The Wage Theory of Game Progression
The goal of the game designer is to maximize the return on that wage over a life cycle (i.e., generating new spend or extending the player's current spend trajectory). We also know that unlocking most of the content will increase churn. There's a jump in churn rate as players reach the endgame, so there is a looming cost to pushing players farther down the funnel. The combination of the two results creates a backward-bending labor supply curve. Paying players an unlimited progression amount at the start of the game increases churn, turning the marginal wage into effectively zero (there's no more progression to ration). he player is not rejecting a high wage because they are rich; the game has destroyed the future wage schedule. There is no remaining progression to sell, earn, or ration. On the other hand, giving players only one unit of progression might lead to high churn, as it effectively amounts to zero.
This causes mechanics like Clash Royale's daily chest quantity-limiting system to effectively function as a wage cap. This means that the labor supply drops and shortages emerge, ultimately manifesting as lower engagement. Of course, this makes sense if it rations players in a way that also drives purchases.
The logarithmic wage solutions to progression wage caps make more sense to me than hard caps: diminishing returns; maybe after the 4th box, reward the next box at 10 wins, and the one after that at 30. In some ways, the auxiliary systems already do this: while lucky boxes drop off as a wage, trophies, card achievements, and battle pass remain.
In this same light, a purchase is the difference in payoff between the "free" wage rate free versus the "paid" wage rate. A great example is battle pass, which effectively increases the wage rate per unit hour of progression earned by giving additional rewards. Holding all else constant, the effect of a higher wage is more engagement (up until the backward-bending part!)

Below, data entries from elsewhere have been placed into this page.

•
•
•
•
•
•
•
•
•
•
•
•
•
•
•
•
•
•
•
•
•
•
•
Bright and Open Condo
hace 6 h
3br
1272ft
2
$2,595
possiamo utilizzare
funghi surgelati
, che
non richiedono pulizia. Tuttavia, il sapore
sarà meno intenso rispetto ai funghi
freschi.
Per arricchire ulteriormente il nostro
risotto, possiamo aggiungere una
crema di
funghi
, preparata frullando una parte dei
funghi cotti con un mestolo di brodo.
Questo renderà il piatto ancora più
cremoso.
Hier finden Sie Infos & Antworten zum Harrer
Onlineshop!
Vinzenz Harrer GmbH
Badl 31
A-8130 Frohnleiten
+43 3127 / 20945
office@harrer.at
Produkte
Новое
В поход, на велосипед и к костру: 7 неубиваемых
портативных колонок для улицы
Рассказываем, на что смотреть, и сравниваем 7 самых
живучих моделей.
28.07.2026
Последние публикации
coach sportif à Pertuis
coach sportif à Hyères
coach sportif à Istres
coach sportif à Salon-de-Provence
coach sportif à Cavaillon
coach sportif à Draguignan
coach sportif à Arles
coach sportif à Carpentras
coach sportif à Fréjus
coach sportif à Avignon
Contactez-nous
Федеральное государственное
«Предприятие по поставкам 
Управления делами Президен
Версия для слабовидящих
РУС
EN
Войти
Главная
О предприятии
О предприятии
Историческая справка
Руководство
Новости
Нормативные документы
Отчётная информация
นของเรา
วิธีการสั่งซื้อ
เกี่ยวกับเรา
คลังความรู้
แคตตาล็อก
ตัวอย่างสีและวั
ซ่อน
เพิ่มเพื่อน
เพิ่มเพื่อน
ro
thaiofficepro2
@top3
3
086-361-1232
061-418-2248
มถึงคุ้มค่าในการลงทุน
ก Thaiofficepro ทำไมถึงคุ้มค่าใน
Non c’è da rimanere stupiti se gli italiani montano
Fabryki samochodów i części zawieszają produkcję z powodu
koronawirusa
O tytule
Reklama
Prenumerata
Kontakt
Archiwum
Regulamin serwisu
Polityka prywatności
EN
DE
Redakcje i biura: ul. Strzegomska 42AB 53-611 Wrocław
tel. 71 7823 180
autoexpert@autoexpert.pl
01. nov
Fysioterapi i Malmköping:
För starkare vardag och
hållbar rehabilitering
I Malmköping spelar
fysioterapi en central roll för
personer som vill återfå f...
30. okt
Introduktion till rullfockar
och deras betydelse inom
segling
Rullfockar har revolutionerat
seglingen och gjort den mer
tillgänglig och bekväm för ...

It's important to note that many underexamined questions about the game economy concern how much progression comes from which areas of the game; each source of progression pays its own wage per unit of engagement. Should PvP ranked ladder or login rewards trigger more progression? Each affects different audience segments differently, which is why the system's design reinforces the game design intent: higher wages signal what the game rewards engagement with.